- _Material for this task_
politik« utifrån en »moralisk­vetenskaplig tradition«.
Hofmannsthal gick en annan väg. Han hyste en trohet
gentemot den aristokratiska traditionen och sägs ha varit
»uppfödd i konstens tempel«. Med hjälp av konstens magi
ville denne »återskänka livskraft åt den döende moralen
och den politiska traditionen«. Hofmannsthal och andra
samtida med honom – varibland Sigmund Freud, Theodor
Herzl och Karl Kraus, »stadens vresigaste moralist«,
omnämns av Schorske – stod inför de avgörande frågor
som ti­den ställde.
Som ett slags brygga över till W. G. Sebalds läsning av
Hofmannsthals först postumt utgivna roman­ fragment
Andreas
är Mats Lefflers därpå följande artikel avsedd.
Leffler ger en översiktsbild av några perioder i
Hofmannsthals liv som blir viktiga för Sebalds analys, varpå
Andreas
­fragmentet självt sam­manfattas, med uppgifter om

- _Assignment_
What is needed is an exact copy of the lines above, from the one containing "gentemot den aristokratiska" through the one containing "som ti­den ställde.", with nothing added.

- _Answer to this exercise_
gentemot den aristokratiska traditionen och sägs ha varit
»uppfödd i konstens tempel«. Med hjälp av konstens magi
ville denne »återskänka livskraft åt den döende moralen
och den politiska traditionen«. Hofmannsthal och andra
samtida med honom – varibland Sigmund Freud, Theodor
Herzl och Karl Kraus, »stadens vresigaste moralist«,
omnämns av Schorske – stod inför de avgörande frågor
som ti­den ställde.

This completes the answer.